# Records for the task:
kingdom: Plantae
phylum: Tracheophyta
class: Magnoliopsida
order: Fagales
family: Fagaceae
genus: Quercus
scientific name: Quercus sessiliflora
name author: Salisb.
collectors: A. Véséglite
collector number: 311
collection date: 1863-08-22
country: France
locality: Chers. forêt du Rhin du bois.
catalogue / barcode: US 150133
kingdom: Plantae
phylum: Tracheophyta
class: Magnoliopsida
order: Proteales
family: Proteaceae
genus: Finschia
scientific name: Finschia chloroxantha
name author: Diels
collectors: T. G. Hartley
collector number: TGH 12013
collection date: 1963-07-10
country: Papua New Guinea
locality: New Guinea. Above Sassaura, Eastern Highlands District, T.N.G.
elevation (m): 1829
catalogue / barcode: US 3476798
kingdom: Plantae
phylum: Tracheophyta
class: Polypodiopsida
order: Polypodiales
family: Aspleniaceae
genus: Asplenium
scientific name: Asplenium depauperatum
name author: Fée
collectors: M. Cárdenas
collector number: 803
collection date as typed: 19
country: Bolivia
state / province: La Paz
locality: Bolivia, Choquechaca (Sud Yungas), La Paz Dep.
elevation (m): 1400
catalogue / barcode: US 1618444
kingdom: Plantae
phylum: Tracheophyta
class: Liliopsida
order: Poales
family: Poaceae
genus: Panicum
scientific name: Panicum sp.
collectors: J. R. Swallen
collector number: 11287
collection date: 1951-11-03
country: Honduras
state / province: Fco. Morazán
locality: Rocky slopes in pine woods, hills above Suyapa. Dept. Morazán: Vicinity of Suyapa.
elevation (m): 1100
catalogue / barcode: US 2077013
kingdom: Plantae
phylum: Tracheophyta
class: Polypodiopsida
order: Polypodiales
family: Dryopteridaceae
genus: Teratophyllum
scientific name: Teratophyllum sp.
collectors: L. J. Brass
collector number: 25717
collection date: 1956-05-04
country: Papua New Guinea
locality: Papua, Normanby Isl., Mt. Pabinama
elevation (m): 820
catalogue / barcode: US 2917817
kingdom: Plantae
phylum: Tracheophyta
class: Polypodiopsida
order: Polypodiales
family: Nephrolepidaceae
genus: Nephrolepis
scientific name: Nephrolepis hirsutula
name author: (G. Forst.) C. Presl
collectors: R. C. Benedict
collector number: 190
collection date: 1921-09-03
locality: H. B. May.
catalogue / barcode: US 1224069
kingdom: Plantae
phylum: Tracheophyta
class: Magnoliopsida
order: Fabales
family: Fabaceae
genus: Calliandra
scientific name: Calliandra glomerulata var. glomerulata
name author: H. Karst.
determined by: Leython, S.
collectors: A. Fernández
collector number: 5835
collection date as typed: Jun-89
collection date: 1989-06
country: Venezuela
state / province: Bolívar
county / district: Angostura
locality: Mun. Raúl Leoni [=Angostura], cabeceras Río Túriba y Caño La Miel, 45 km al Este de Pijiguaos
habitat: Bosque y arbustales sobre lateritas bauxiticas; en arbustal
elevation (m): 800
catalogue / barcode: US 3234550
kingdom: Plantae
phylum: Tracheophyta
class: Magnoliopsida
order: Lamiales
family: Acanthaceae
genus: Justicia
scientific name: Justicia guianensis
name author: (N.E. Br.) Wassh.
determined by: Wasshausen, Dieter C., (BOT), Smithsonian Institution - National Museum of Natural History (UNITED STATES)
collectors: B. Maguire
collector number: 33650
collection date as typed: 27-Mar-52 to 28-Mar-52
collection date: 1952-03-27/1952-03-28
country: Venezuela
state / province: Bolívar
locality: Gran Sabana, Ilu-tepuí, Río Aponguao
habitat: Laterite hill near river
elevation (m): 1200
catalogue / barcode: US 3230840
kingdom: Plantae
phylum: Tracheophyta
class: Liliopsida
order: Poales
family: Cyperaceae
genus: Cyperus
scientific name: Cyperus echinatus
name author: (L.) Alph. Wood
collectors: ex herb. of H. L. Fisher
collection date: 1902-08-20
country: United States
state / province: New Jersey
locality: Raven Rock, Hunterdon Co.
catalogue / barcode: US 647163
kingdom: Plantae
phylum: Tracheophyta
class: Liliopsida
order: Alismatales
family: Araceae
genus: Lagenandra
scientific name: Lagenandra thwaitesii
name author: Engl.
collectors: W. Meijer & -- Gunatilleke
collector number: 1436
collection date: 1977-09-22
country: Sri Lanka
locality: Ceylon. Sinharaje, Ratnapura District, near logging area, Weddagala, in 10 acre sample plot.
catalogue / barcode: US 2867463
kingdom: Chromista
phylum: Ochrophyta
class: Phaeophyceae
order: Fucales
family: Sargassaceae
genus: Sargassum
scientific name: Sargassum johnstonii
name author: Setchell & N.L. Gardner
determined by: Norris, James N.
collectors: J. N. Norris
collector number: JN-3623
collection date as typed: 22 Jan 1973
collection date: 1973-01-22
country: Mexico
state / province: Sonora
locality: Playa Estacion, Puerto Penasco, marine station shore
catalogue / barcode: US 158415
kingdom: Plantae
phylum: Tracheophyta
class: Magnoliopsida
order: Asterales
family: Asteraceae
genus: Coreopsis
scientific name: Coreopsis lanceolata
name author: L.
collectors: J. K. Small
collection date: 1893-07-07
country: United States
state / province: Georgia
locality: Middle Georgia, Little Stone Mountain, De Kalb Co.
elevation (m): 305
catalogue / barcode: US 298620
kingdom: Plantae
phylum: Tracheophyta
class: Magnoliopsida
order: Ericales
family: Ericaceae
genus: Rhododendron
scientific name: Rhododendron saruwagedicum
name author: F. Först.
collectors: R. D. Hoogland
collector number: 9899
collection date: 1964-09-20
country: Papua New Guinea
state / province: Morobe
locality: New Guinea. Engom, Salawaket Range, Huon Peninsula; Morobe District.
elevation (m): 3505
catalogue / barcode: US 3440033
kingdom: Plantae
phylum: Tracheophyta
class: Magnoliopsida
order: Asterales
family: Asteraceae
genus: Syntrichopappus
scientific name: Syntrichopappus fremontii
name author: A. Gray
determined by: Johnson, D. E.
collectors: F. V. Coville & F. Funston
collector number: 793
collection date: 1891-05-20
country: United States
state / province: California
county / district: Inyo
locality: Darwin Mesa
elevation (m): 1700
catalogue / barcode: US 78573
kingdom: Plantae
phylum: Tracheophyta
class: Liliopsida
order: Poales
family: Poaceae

# Task brief:
Reproduce every line of the entries above word for word, changing nothing.

# Output of the task:
kingdom: Plantae
phylum: Tracheophyta
class: Magnoliopsida
order: Fagales
family: Fagaceae
genus: Quercus
scientific name: Quercus sessiliflora
name author: Salisb.
collectors: A. Véséglite
collector number: 311
collection date: 1863-08-22
country: France
locality: Chers. forêt du Rhin du bois.
catalogue / barcode: US 150133
kingdom: Plantae
phylum: Tracheophyta
class: Magnoliopsida
order: Proteales
family: Proteaceae
genus: Finschia
scientific name: Finschia chloroxantha
name author: Diels
collectors: T. G. Hartley
collector number: TGH 12013
collection date: 1963-07-10
country: Papua New Guinea
locality: New Guinea. Above Sassaura, Eastern Highlands District, T.N.G.
elevation (m): 1829
catalogue / barcode: US 3476798
kingdom: Plantae
phylum: Tracheophyta
class: Polypodiopsida
order: Polypodiales
family: Aspleniaceae
genus: Asplenium
scientific name: Asplenium depauperatum
name author: Fée
collectors: M. Cárdenas
collector number: 803
collection date as typed: 19
country: Bolivia
state / province: La Paz
locality: Bolivia, Choquechaca (Sud Yungas), La Paz Dep.
elevation (m): 1400
catalogue / barcode: US 1618444
kingdom: Plantae
phylum: Tracheophyta
class: Liliopsida
order: Poales
family: Poaceae
genus: Panicum
scientific name: Panicum sp.
collectors: J. R. Swallen
collector number: 11287
collection date: 1951-11-03
country: Honduras
state / province: Fco. Morazán
locality: Rocky slopes in pine woods, hills above Suyapa. Dept. Morazán: Vicinity of Suyapa.
elevation (m): 1100
catalogue / barcode: US 2077013
kingdom: Plantae
phylum: Tracheophyta
class: Polypodiopsida
order: Polypodiales
family: Dryopteridaceae
genus: Teratophyllum
scientific name: Teratophyllum sp.
collectors: L. J. Brass
collector number: 25717
collection date: 1956-05-04
country: Papua New Guinea
locality: Papua, Normanby Isl., Mt. Pabinama
elevation (m): 820
catalogue / barcode: US 2917817
kingdom: Plantae
phylum: Tracheophyta
class: Polypodiopsida
order: Polypodiales
family: Nephrolepidaceae
genus: Nephrolepis
scientific name: Nephrolepis hirsutula
name author: (G. Forst.) C. Presl
collectors: R. C. Benedict
collector number: 190
collection date: 1921-09-03
locality: H. B. May.
catalogue / barcode: US 1224069
kingdom: Plantae
phylum: Tracheophyta
class: Magnoliopsida
order: Fabales
family: Fabaceae
genus: Calliandra
scientific name: Calliandra glomerulata var. glomerulata
name author: H. Karst.
determined by: Leython, S.
collectors: A. Fernández
collector number: 5835
collection date as typed: Jun-89
collection date: 1989-06
country: Venezuela
state / province: Bolívar
county / district: Angostura
locality: Mun. Raúl Leoni [=Angostura], cabeceras Río Túriba y Caño La Miel, 45 km al Este de Pijiguaos
habitat: Bosque y arbustales sobre lateritas bauxiticas; en arbustal
elevation (m): 800
catalogue / barcode: US 3234550
kingdom: Plantae
phylum: Tracheophyta
class: Magnoliopsida
order: Lamiales
family: Acanthaceae
genus: Justicia
scientific name: Justicia guianensis
name author: (N.E. Br.) Wassh.
determined by: Wasshausen, Dieter C., (BOT), Smithsonian Institution - National Museum of Natural History (UNITED STATES)
collectors: B. Maguire
collector number: 33650
collection date as typed: 27-Mar-52 to 28-Mar-52
collection date: 1952-03-27/1952-03-28
country: Venezuela
state / province: Bolívar
locality: Gran Sabana, Ilu-tepuí, Río Aponguao
habitat: Laterite hill near river
elevation (m): 1200
catalogue / barcode: US 3230840
kingdom: Plantae
phylum: Tracheophyta
class: Liliopsida
order: Poales
family: Cyperaceae
genus: Cyperus
scientific name: Cyperus echinatus
name author: (L.) Alph. Wood
collectors: ex herb. of H. L. Fisher
collection date: 1902-08-20
country: United States
state / province: New Jersey
locality: Raven Rock, Hunterdon Co.
catalogue / barcode: US 647163
kingdom: Plantae
phylum: Tracheophyta
class: Liliopsida
order: Alismatales
family: Araceae
genus: Lagenandra
scientific name: Lagenandra thwaitesii
name author: Engl.
collectors: W. Meijer & -- Gunatilleke
collector number: 1436
collection date: 1977-09-22
country: Sri Lanka
locality: Ceylon. Sinharaje, Ratnapura District, near logging area, Weddagala, in 10 acre sample plot.
catalogue / barcode: US 2867463
kingdom: Chromista
phylum: Ochrophyta
class: Phaeophyceae
order: Fucales
family: Sargassaceae
genus: Sargassum
scientific name: Sargassum johnstonii
name author: Setchell & N.L. Gardner
determined by: Norris, James N.
collectors: J. N. Norris
collector number: JN-3623
collection date as typed: 22 Jan 1973
collection date: 1973-01-22
country: Mexico
state / province: Sonora
locality: Playa Estacion, Puerto Penasco, marine station shore
catalogue / barcode: US 158415
kingdom: Plantae
phylum: Tracheophyta
class: Magnoliopsida
order: Asterales
family: Asteraceae
genus: Coreopsis
scientific name: Coreopsis lanceolata
name author: L.
collectors: J. K. Small
collection date: 1893-07-07
country: United States
state / province: Georgia
locality: Middle Georgia, Little Stone Mountain, De Kalb Co.
elevation (m): 305
catalogue / barcode: US 298620
kingdom: Plantae
phylum: Tracheophyta
class: Magnoliopsida
order: Ericales
family: Ericaceae
genus: Rhododendron
scientific name: Rhododendron saruwagedicum
name author: F. Först.
collectors: R. D. Hoogland
collector number: 9899
collection date: 1964-09-20
country: Papua New Guinea
state / province: Morobe
locality: New Guinea. Engom, Salawaket Range, Huon Peninsula; Morobe District.
elevation (m): 3505
catalogue / barcode: US 3440033
kingdom: Plantae
phylum: Tracheophyta
class: Magnoliopsida
order: Asterales
family: Asteraceae
genus: Syntrichopappus
scientific name: Syntrichopappus fremontii
name author: A. Gray
determined by: Johnson, D. E.
collectors: F. V. Coville & F. Funston
collector number: 793
collection date: 1891-05-20
country: United States
state / province: California
county / district: Inyo
locality: Darwin Mesa
elevation (m): 1700
catalogue / barcode: US 78573
kingdom: Plantae
phylum: Tracheophyta
class: Liliopsida
order: Poales
family: Poaceae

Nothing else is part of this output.